A Domino Admins Adventures (Engage 2024)
A Domino Admins Adventures (Engage 2024)A Domino Admins Adventures (Engage 2024)
A Domino Admins Adventures (Engage 2024)
 
Boost PC performance: How more available memory can improve productivity
Boost PC performance: How more available memory can improve productivityBoost PC performance: How more available memory can improve productivity
Boost PC performance: How more available memory can improve productivity
 
GenCyber Cyber Security Day Presentation
GenCyber Cyber Security Day PresentationGenCyber Cyber Security Day Presentation
GenCyber Cyber Security Day Presentation
 

Apache Tika

  • 1. Apache Tika An extensible, configurable content analysis framework toolkit
  • 2. Agenda The Problem The Solution The Project The Design
  • 3. The Problem PDFBox Apache Poi Apache Xerces ICU4J NekoHTML etc. Lucene index
  • 4. It’s Worse Than That Licensing Dependencies Metadata extraction Structured content Encryption/Compression Package formats Streaming Processing of digital media ? ? ? ? ? ? ? ?

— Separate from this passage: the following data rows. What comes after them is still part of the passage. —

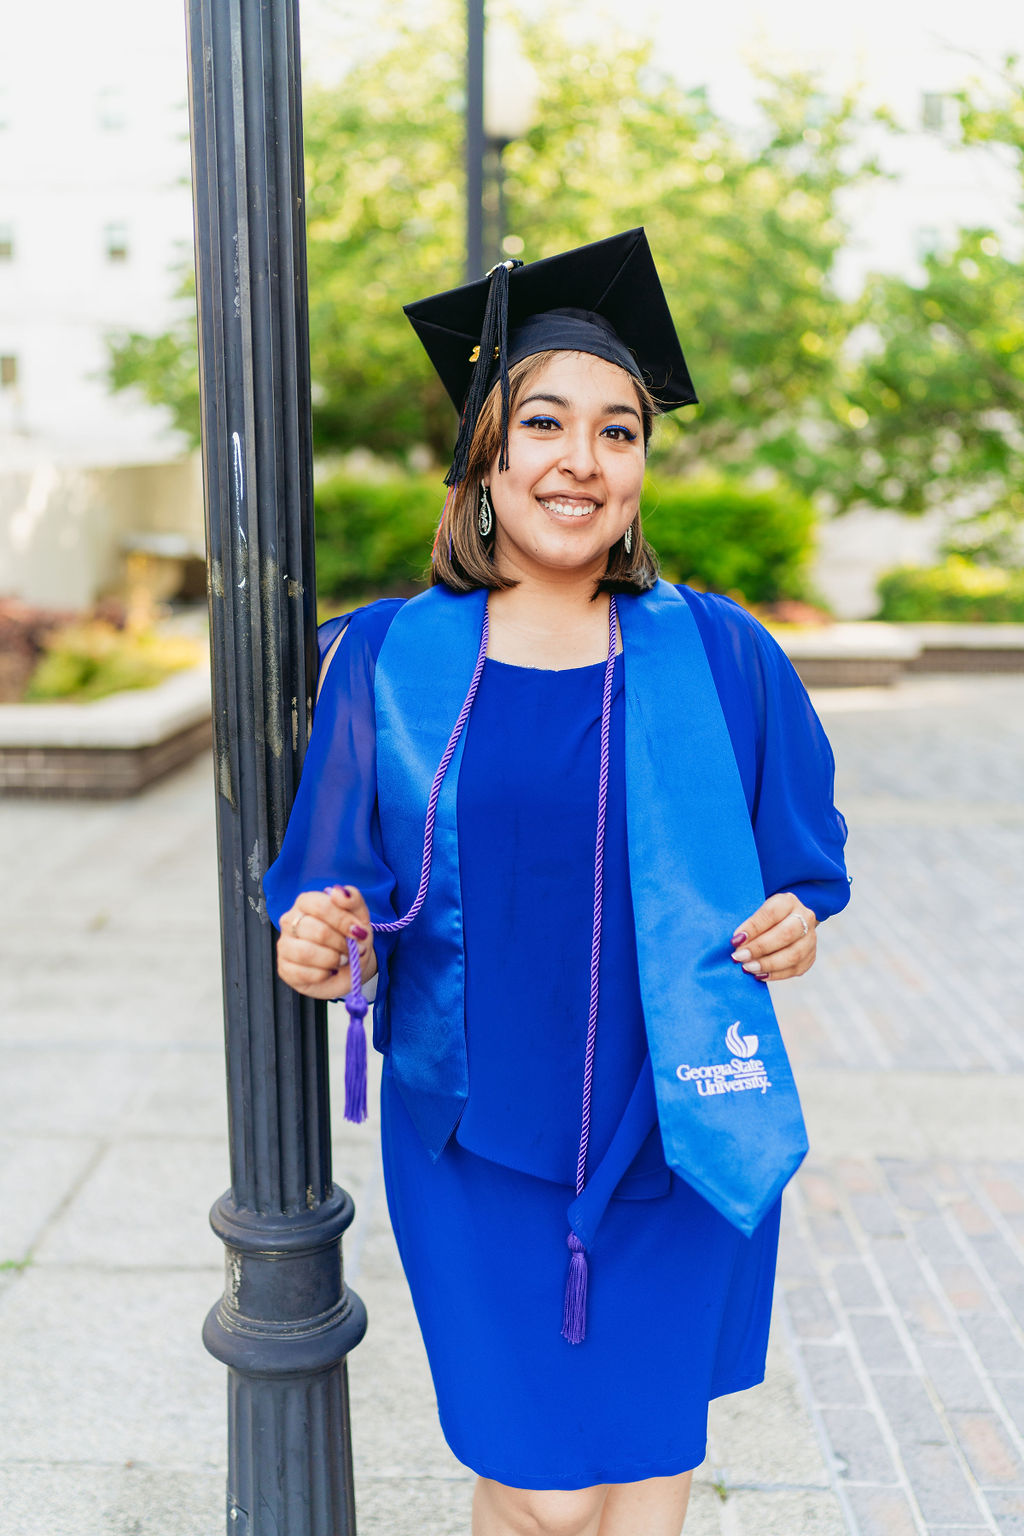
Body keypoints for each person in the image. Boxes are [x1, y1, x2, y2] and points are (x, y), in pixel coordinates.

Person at [263, 228, 850, 1536]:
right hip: (475, 1135)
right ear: (486, 452)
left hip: (677, 1123)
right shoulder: (388, 660)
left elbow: (803, 864)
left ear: (643, 467)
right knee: (543, 1485)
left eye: (619, 431)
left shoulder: (721, 655)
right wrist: (321, 940)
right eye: (544, 422)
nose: (581, 460)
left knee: (644, 1478)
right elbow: (331, 893)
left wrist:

  • 5. Agenda The Problem The Solution The Project The Design
  • 6.
  • 7.
  • 8. Agenda The Problem The Solution The Project The Design
  • 9.
  • 10.
  • 12. Codebase History Lius Nutch Lius Lite Tika textmining Jackrabbit Andy Clark Jukka Zitting Rida Benjelloun Chris Mattman Jerome Charron Sami Siren Bertrand Delacretaz Keith Bennett
  • 13. Agenda The Problem The Solution The Project The Design
  • 14. Content Extraction PPT Type: application/vnd.ms-powerpoint Title: Apache Tika Author: Jukka Zitting new PowerPointParser().parse(…);
  • 15. Media Type Detection application/vnd.ms-powerpoint MimeTypes types = …; MimeType type = types.getMimeType(…); tika-mimetypes.xml /etc/magic mime.types ?
  • 16. Combined Detection and Extraction PPT Type: application/vnd.ms-powerpoint Title: Apache Tika Author: Jukka Zitting TXT PDF XML new AutoDetectParser().parse(…); ?
  • 17. Agenda The Problem The Solution The Project The Design Thank You!